Prefeitura de Cuiabá quer regularizar 100 mil imóveis até 2019

Ednilson Aguiar/O Livre

Cuiabá,centro

 

Até 2019, a prefeitura de Cuiabá pretende regularizar de 80 mil a 100 mil dos aproximadamente 250 mil imóveis de Cuiabá. O prazo consta na Lei n° 6.691/2017 – sancionada na manhã desta quarta-feira (19) pelo prefeito Emanuel Pinheiro (PMDB) – e que, na prática, funcionará como uma “flexibilização” das regras de edificações do município.

A medida, de acordo com o prefeito, deve beneficiar proprietários de imóveis que não têm escritura e o chamado habite-se, assim como aquecer o mercado imobiliário, porque a documentação facilita transações de compra, venda e locação, e ainda aumentar a arrecadação da prefeitura com a cobrança de IPTU.

Secretário municipal de Desenvolvimento Urbano e Meio Ambiente, Juarez Samaniego explica que são vários os motivos pelos quais cerca de 50% dos imóveis de Cuiabá não têm os documentos regularizados junto à prefeitura.

As situações variam de imóveis comerciais em bairros que deveriam ser exclusivamente residenciais, até construções que se embasaram em leis que mudaram, de um ano para outro, as regras, por exemplo, para o recuo interno dos imóveis nos terrenos em relação às calçadas.

“Tem ainda a questão do índice urbanístico. Vou citar um bairro: o Santa Rosa tem um índice urbanístico de até 12 metros de altura. Isso a partir de 2014. Antes, era só até 6 metros. Mas vamos supor que alguém construiu um imóvel de 16 metros. De forma alguma ele conseguiria a regularização.
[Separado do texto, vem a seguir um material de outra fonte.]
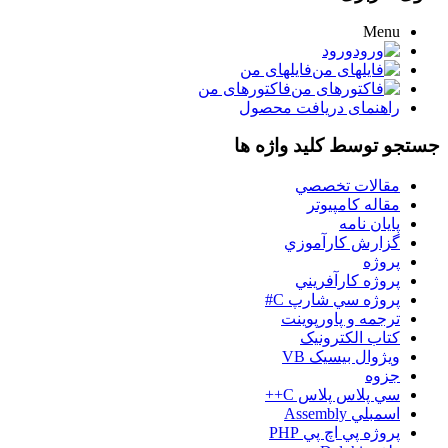
Menu
ورود
فایلهای من
فاکتورهای من
راهنمای دریافت محصول
جستجو توسط کلید واژه ها
مقالات تخصصي
مقاله کامپیوتر
پایان نامه
گزارش کارآموزي
پروژه
پروژه کارآفريني
پروژه سي شارپ C#
ترجمه و پاورپوينت
کتاب الکترونيک
ويژوال بيسيک VB
جزوه
سي پلاس پلاس C++
اسمبلي Assembly
پروژه پي اچ پي PHP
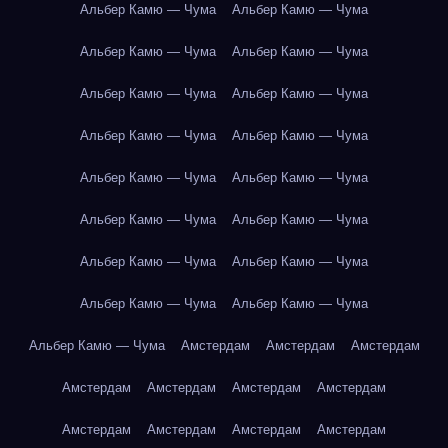
Альбер Камю — Чума
Альбер Камю — Чума
Альбер Камю — Чума
Альбер Камю — Чума
Альбер Камю — Чума
Альбер Камю — Чума
Альбер Камю — Чума
Альбер Камю — Чума
Альбер Камю — Чума
Альбер Камю — Чума
Альбер Камю — Чума
Альбер Камю — Чума
Альбер Камю — Чума
Альбер Камю — Чума
Альбер Камю — Чума
Альбер Камю — Чума
Альбер Камю — Чума
Амстердам
Амстердам
Амстердам
Амстердам
Амстердам
Амстердам
Амстердам
Амстердам
Амстердам
Амстердам
Амстердам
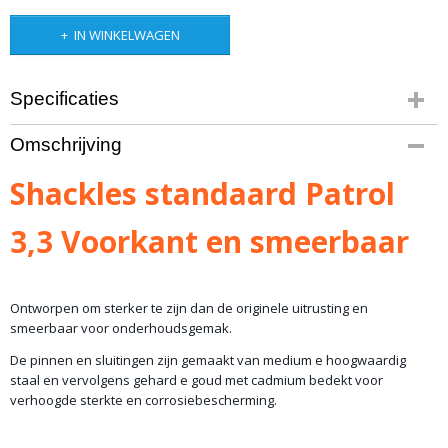
IN WINKELWAGEN
Specificaties
Bruto gewicht
Omschrijving
5,00 Kg
Shackles standaard Patrol
3,3 Voorkant en smeerbaar
Ontworpen om sterker te zijn dan de originele uitrusting en
smeerbaar voor onderhoudsgemak.
De pinnen en sluitingen zijn gemaakt van medium e hoogwaardig
staal en vervolgens gehard e goud met cadmium bedekt voor
verhoogde sterkte en corrosiebescherming.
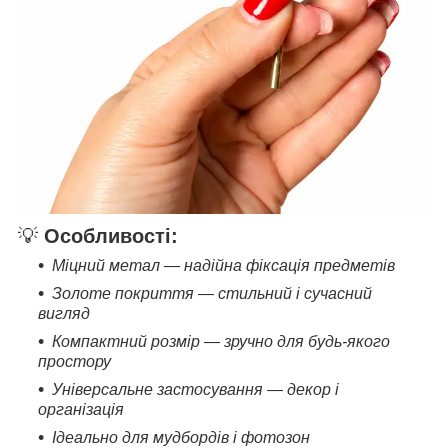
💡
Особливості:
Міцний метал — надійна фіксація предметів
Золоте покриття — стильний і сучасний
вигляд
Компактний розмір — зручно для будь-якого
простору
Універсальне застосування — декор і
організація
Ідеально для мудбордів і фотозон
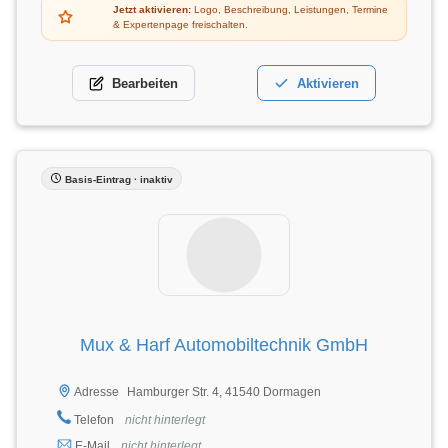
Jetzt aktivieren:
Logo, Beschreibung, Leistungen, Termine
& Expertenpage freischalten.
Bearbeiten
Aktivieren
Basis-Eintrag · inaktiv
Mux & Harf Automobiltechnik GmbH
Hamburger Str. 4, 41540 Dormagen
Adresse
Telefon
nicht hinterlegt
E-Mail
nicht hinterlegt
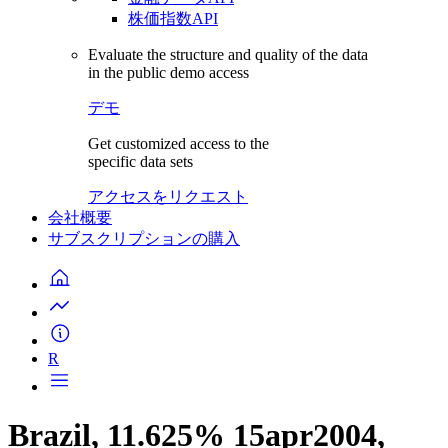
株価指数API
Evaluate the structure and quality of the data
in the public demo access
デモ
Get customized access to the
specific data sets
アクセスをリクエスト
会社概要
サブスクリプションの購入
R
Brazil, 11.625% 15apr2004,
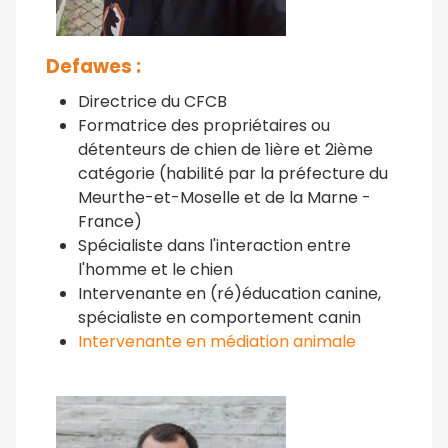
Defawes :
Directrice du CFCB
Formatrice des propriétaires ou
détenteurs de chien de 1ière et 2ième
catégorie
(habilité par la préfecture du
Meurthe-et-Moselle et de la Marne -
France)
Spécialiste dans l'interaction entre
l'homme et le chien
Intervenante en (ré)éducation canine,
spécialiste en comportement canin
Intervenante en médiation animale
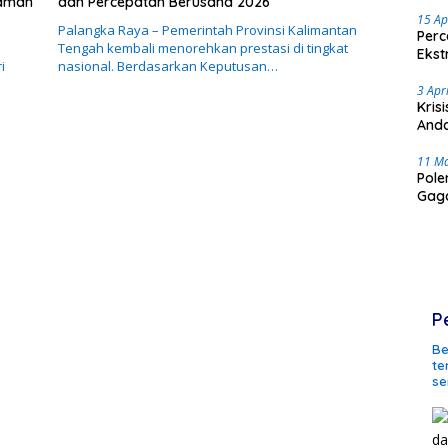
caman
dan Percepatan Berusaha 2026
15 Ap
Palangka Raya – Pemerintah Provinsi Kalimantan
Perc
Tengah kembali menorehkan prestasi di tingkat
Ekst
i
nasional. Berdasarkan Keputusan…
3 Apr
Kris
Anda
11 M
Pole
Gaga
P
Be
te
se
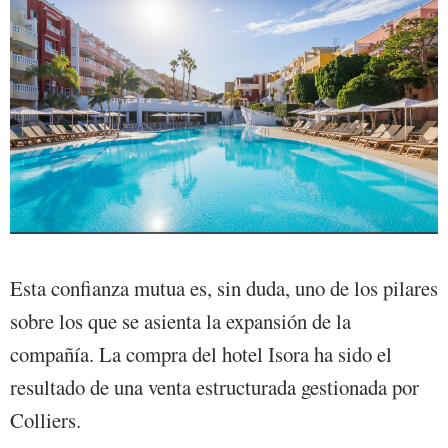
Esta confianza mutua es, sin duda, uno de los pilares
sobre los que se asienta la expansión de la
compañía. La compra del hotel Isora ha sido el
resultado de una venta estructurada gestionada por
Colliers.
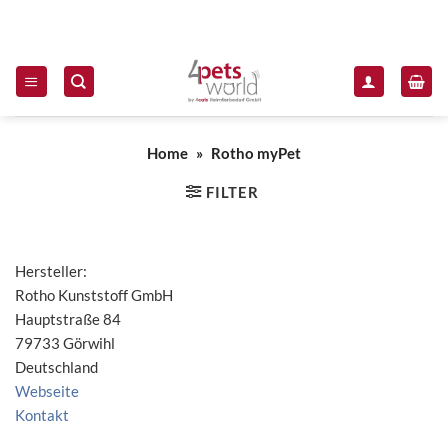
Zum Inhalt springen
Home
»
Rotho myPet
FILTER
Hersteller:
Rotho Kunststoff GmbH
Hauptstraße 84
79733 Görwihl
Deutschland
Webseite
Kontakt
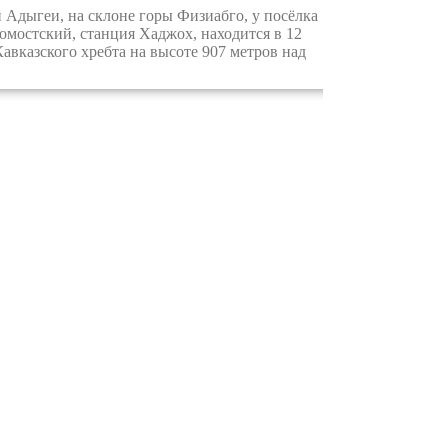
Адыгеи, на склоне горы Физиабго, у посёлка
мостский, станция Хаджох, находится в 12
авказского хребта на высоте 907 метров над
Com essa lei de agora, vai ser permitido que se regularize”, explica o secretário.

De acordo com Samaniego, a Prefeitura de Cuiabá ganha com a flexibilização das regras porque, em casos como este – em que a construção não é reconhecida pelo município –, o IPTU é cobrado apenas sobre o valor do terreno e não do conjunto, incluindo a edificação já existente. “Você pode ter um terreno no valor de R$ 100 mil e um imóvel consolidado de R$ 500 mil, então, na realidade, o valor venal seria R$ 600 mil. Neste caso, o município está perdendo”.
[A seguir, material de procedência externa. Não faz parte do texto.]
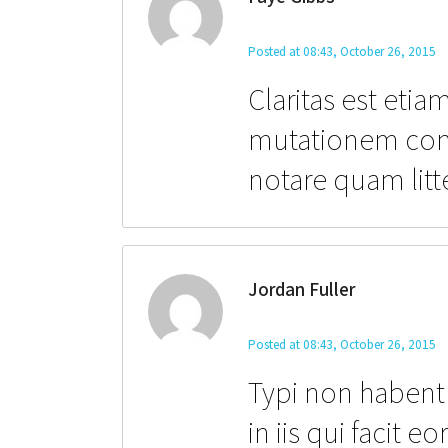
Posted at 08:43, October 26, 2015
Claritas est eti
mutationem con
notare quam litt
Jordan Fuller
Posted at 08:43, October 26, 2015
Typi non habent 
in iis qui facit 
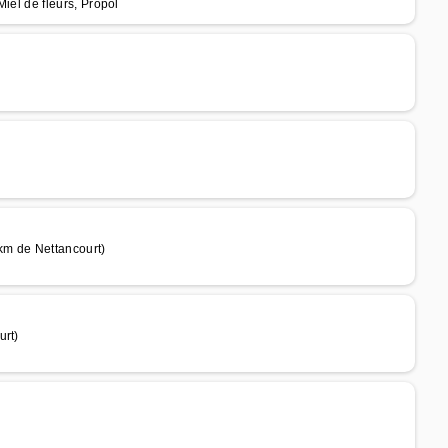
 Miel de fleurs, Propol
km de Nettancourt)
urt)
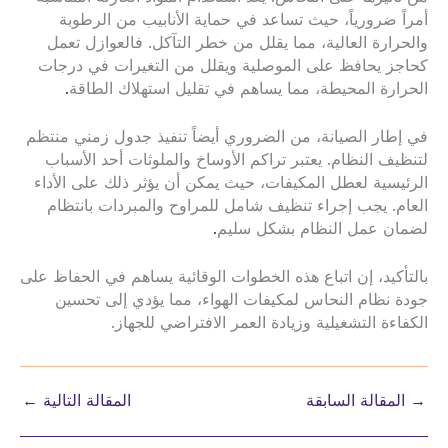
أمراً ضرورياً، حيث تساعد في حماية الأنابيب من الرطوبة
والحرارة العالية، مما يقلل من خطر التآكل. فالعوازل تعمل
كحاجز يحافظ على الموصلية ويقلل من التغيرات في درجات
الحرارة المحيطة، مما يساهم في تقليل استهلاك الطاقة
.
في إطار الصيانة، من الضروري أيضاً تنفيذ جدول زمني منتظم
لتنظيف النظام. يعتبر تراكم الأوساخ والملوثات أحد الأسباب
الرئيسية لعطل المكيفات، حيث يمكن أن يؤثر ذلك على الأداء
العام. يجب إجراء تنظيف شامل للمراوح والمبردات بانتظام
لضمان عمل النظام بشكل سليم
.
بالتأكيد، إن اتباع هذه الخطوات الوقائية يساهم في الحفاظ على
جودة نظام النحاس لمكيفات الهواء، مما يؤدي إلى تحسين
الكفاءة التشغيلية وزيادة العمر الافتراضي للجهاز.
→
المقالة السابقة
المقالة التالية
←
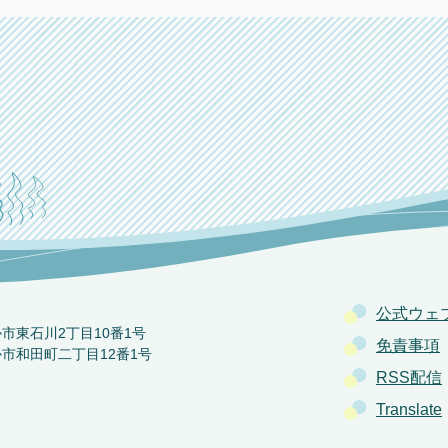
公式ウェ
か市東石川2丁目10番1号
免責事項
か市和田町二丁目12番1号
RSS配信
Translate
Já o proprietário e o mercado imobiliário são prejudicados, segundo o prefeito Emanuel Pinheiro, porque a falta de documentos dificulta transações comerciais, em especial as que envolvem financiamentos de bancos.
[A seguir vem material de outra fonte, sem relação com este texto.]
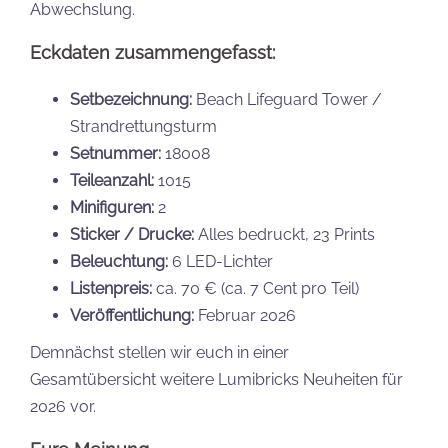
Abwechslung.
Eckdaten zusammengefasst:
Setbezeichnung:
Beach Lifeguard Tower /
Strandrettungsturm
Setnummer:
18008
Teileanzahl:
1015
Minifiguren:
2
Sticker / Drucke:
Alles bedruckt, 23 Prints
Beleuchtung:
6 LED-Lichter
Listenpreis:
ca. 70 € (ca. 7 Cent pro Teil)
Veröffentlichung:
Februar 2026
Demnächst stellen wir euch in einer
Gesamtübersicht weitere Lumibricks Neuheiten für
2026 vor.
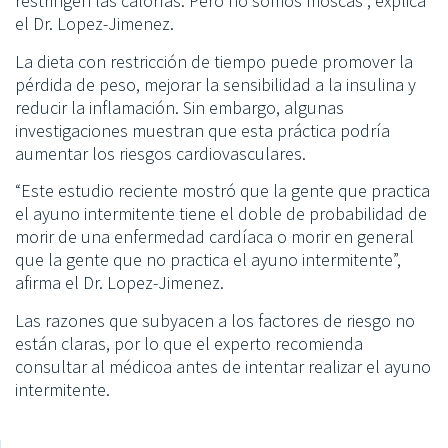
restringen las calorías. Pero no somos moscas”, explica
el Dr. Lopez-Jimenez.
La dieta con restricción de tiempo puede promover la
pérdida de peso, mejorar la sensibilidad a la insulina y
reducir la inflamación. Sin embargo, algunas
investigaciones muestran que esta práctica podría
aumentar los riesgos cardiovasculares.
“Este estudio reciente mostró que la gente que practica
el ayuno intermitente tiene el doble de probabilidad de
morir de una enfermedad cardíaca o morir en general
que la gente que no practica el ayuno intermitente”,
afirma el Dr. Lopez-Jimenez.
Las razones que subyacen a los factores de riesgo no
están claras, por lo que el experto recomienda
consultar al médicoa antes de intentar realizar el ayuno
intermitente.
“Morar numa cidade em que, há décadas, você não pode fazer um negócio porque tem imóveis que têm uma janela construída de uma forma, uma porta construída mais para cá ou uma calçada que avançou não sei quanto metros, beira o absurdo”, criticou o prefeito.

Vigência
Com previsão de ser publicada ainda nesta quarta-feira, a lei terá vigência de dois anos. De acordo com Samaniego, o prazo foi estipulado para que, uma vez encerrado, novas construções fora dos padrões não continuem a ser construídas na capital.

Dentro deste período, uma espécie de força tarefa deve ser criada na prefeitura. Para isso, Samaniego antecipa que o prefeito deve enviar mais um projeto de lei para a Câmara de Cuiabá, desta vez, criando aproximadamente 20 cargos temporários para engenheiros e arquitetos.

“O município tem aproximadamente 300 fiscais. Na questão de fiscalização não temos problema. É mais a questão de engenheiros e arquitetos para analisar os projetos e a documentação, que é a matrícula do imóvel ou o contrato de compra e venda”, explica o secretário.